While it is true that more generic drugs will reduce healthcare costs, it also is true that health risks will increase for many individuals sensitive to even the slightest changes in their medications.
The Obama drug plan imposes $10 billion in fees over ten years on the brand-name pharmaceutical industry, to be parceled out among big drug makers to eliminate the so-called donut hole, or gap, in Medicare prescription drug coverage. The idea is to help patients continue taking their original drugs instead of switching to cheaper generic versions, or going off their meds entirely.
The plan’s second part prohibits pay-for-delay deals, where brand-name drug makers pay generic drug companies to drop patent challenges. Proponents of this idea say pay-for-delay costs Americans up to $3.5 billion each year.

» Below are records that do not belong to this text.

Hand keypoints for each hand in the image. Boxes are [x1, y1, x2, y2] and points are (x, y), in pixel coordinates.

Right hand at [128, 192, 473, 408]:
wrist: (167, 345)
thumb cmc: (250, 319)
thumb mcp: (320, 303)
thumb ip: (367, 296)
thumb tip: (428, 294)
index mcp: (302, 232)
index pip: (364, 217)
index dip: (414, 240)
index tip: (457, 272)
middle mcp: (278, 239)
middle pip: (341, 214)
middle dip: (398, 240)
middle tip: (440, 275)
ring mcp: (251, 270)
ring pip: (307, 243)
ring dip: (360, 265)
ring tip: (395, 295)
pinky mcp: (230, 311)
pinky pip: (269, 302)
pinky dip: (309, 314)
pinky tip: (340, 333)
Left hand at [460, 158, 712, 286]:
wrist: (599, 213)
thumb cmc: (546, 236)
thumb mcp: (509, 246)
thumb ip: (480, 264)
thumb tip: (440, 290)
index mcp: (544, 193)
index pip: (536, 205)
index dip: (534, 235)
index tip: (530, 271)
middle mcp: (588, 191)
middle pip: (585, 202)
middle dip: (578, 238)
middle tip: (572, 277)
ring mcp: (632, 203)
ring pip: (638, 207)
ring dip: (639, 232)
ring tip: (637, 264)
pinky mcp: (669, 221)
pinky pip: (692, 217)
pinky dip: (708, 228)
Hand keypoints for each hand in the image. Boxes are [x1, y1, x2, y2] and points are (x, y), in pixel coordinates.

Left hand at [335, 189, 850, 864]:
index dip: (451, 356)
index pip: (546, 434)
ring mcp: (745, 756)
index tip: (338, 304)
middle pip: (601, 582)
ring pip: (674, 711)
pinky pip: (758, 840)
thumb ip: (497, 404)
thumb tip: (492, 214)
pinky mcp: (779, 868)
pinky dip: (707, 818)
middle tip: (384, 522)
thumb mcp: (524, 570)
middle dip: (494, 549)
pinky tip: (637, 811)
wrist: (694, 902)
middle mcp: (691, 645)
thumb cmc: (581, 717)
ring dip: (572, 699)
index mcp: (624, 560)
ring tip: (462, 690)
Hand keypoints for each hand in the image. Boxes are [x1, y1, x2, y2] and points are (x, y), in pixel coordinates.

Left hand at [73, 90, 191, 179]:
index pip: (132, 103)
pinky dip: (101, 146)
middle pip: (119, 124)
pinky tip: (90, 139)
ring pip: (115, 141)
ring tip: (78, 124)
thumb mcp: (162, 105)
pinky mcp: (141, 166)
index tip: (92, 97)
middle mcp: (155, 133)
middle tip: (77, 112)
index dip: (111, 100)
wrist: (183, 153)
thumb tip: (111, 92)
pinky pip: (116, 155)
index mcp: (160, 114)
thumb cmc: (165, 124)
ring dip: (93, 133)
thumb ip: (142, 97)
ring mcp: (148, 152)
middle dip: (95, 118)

Generic drugs account for more than 70 percent of all prescriptions filled each year in the U.S. at a savings to patients of about $8 billion a year. A different, and insidious, cost to patients comes from the leeway given by the Food and Drug Administration in the manufacture of generic drugs.

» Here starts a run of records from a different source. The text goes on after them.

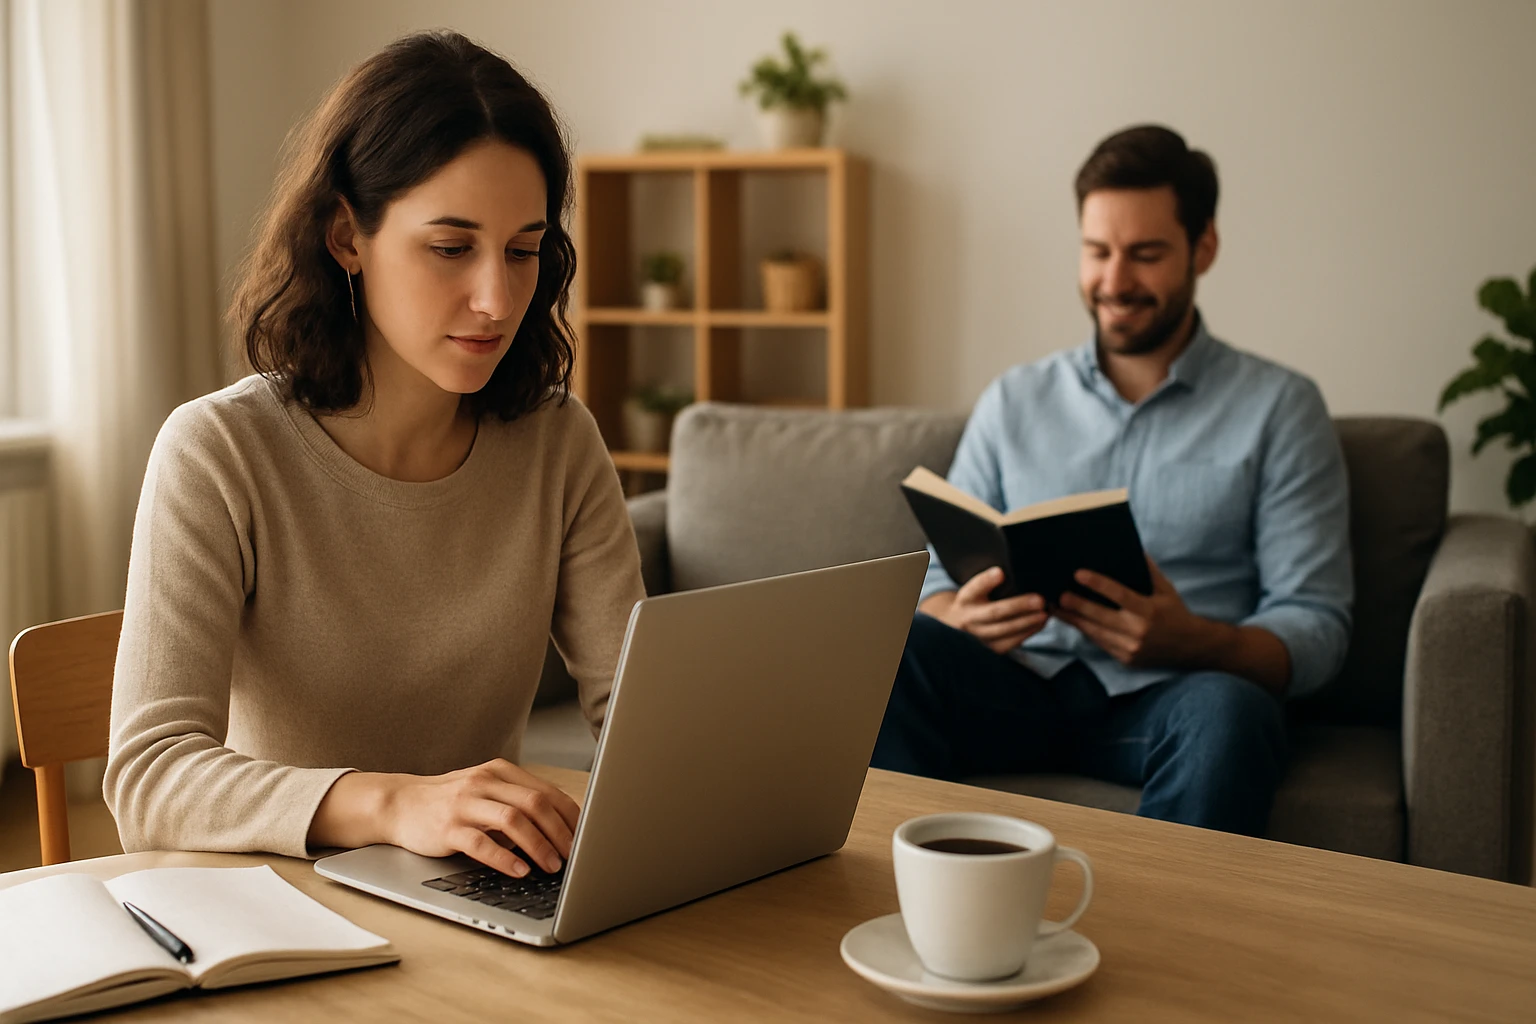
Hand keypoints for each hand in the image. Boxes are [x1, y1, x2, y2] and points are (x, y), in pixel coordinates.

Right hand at [379, 759, 580, 876]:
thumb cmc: (449, 802)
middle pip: (535, 803)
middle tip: (576, 855)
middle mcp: (484, 783)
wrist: (399, 804)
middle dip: (561, 832)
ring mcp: (464, 803)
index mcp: (500, 772)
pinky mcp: (447, 827)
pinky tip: (520, 871)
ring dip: (539, 845)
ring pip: (512, 820)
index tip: (588, 836)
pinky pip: (481, 843)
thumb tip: (562, 829)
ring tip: (554, 865)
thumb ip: (517, 802)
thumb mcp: (486, 793)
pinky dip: (504, 858)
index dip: (571, 816)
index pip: (547, 791)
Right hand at [929, 566, 1049, 654]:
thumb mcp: (976, 591)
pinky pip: (1010, 643)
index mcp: (965, 599)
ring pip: (1004, 630)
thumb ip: (990, 583)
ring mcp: (977, 636)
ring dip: (1027, 622)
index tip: (1000, 572)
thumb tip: (1015, 573)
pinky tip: (1040, 623)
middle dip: (1018, 606)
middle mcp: (968, 618)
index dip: (986, 580)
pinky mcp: (988, 649)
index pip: (974, 588)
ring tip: (1044, 613)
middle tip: (1040, 600)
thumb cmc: (975, 603)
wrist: (958, 627)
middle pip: (994, 612)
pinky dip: (1027, 632)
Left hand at [1055, 558, 1210, 668]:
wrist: (1190, 647)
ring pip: (1095, 632)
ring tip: (1055, 607)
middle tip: (1058, 594)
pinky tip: (1071, 620)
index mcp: (1148, 610)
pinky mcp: (1125, 659)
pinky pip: (1100, 643)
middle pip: (1100, 616)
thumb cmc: (1175, 613)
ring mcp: (1130, 648)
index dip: (1097, 584)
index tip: (1078, 574)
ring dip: (1073, 620)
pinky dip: (1085, 631)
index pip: (1119, 595)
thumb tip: (1132, 548)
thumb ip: (1148, 570)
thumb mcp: (1166, 589)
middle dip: (1076, 605)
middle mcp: (1138, 631)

The FDA requires a generic drug to be the same as the original in dosage, safety, strength, performance, intended use, and the way it’s taken. The rules, however, allow for a 20-percent variation in the active ingredient. In other words, the good stuff may be 80 percent less than, or 20 percent more than, what’s in the real deal. This broad range may work for antibiotics, but it creates nasty reactions among patients with heightened sensitivities to their medications.
Internet discussion boards teem with anecdotal evidence. One person tells how his symptoms went away during the year he took the real drug, but returned after three months on the generic version, forcing him to go back to the original that cost seven times more, but with “tremendous results.”
A mother describes how her 11-year- old son, who takes several generic anti-seizure drugs, received a different generic for one prescription that made him extremely sedated and “drool like a faucet,” which put him at risk for drowning in his own saliva. She calls this another example of why the FDA should tighten its regulations and monitoring of generic drugs.
I don’t have to go to the Internet to know about the dirty little secret of generic drugs. My wife has temporal lobe epilepsy, in addition to being very sensitive to generics. We knew generic over-the-counter drugs may include inactive ingredients that cause bad side effects, but we assumed generic drugs were the same as real ones. We discovered the difference when she received a generic anti-seizure drug because our insurance company wouldn’t pay for the original. The doctor and pharmacist insisted there was no difference, but a quick search of epilepsy forums turned up person after person with horror stories similar to hers.
Doctors and federal agencies many times require more than a patient’s story, which makes you wonder why the people charged with watching out for our health apparently ignore a study by Giuseppe Borheini published in the 2003 issue of Clinical Therapeutics (http://www.ncbi.nlm.nih.gov/pubmed/12860486?dopt=Abstract
). Borgheini’s team looked at available data going back to 1975 that compared the effectiveness of brand-name psychoactive drugs and their generic counterparts.
One of Borgheini’s more disturbing discoveries was of a study that showed plasma levels of phenytoin were 31 percent lower after a switch from the original anticonvulsant Dilantin. He also learned that when the FDA investigated the sudden recurrence of seizures on the generic valproic acid substituted for Depakote, it found a difference in how the drug gets to where it supposed to go.
Other data showed statistically significant differences in favor of Valium over the generic diazepam in terms of the body’s absorption and distribution.
Borgheini’s research led him to conclude the FDA’s “ essential-similarity requirement should be extended to include more rigorous analyses of tolerability and efficacy in actual patients as well as in healthy subjects.”
This would mean the FDA would have to reconsider its formula variation requirement, demand realistic trials of different formulations, and make sure the active ingredient in the generic drug delivers its bullet to the same target as the original drug.
The FDA will say, however, that it doesn’t have the resources to guarantee generic drugs do no harm. FDA Commissioner Margaret Hamburg recently told attendees of the annual meeting of the Generic Pharmaceutical Association her agency needs more people to review the 2,000 applications for new generic drugs, a number that’s doubled in five years.
Her plan is not to take more time to ensure a generic drug doesn’t harm the patient. No, her plan is to charge generic manufacturers an application fee that will fund additional staff to push out more potentially harmful drugs as part of the Obama Administration’s effort to make medication affordable to everyone, regardless of the cost to health.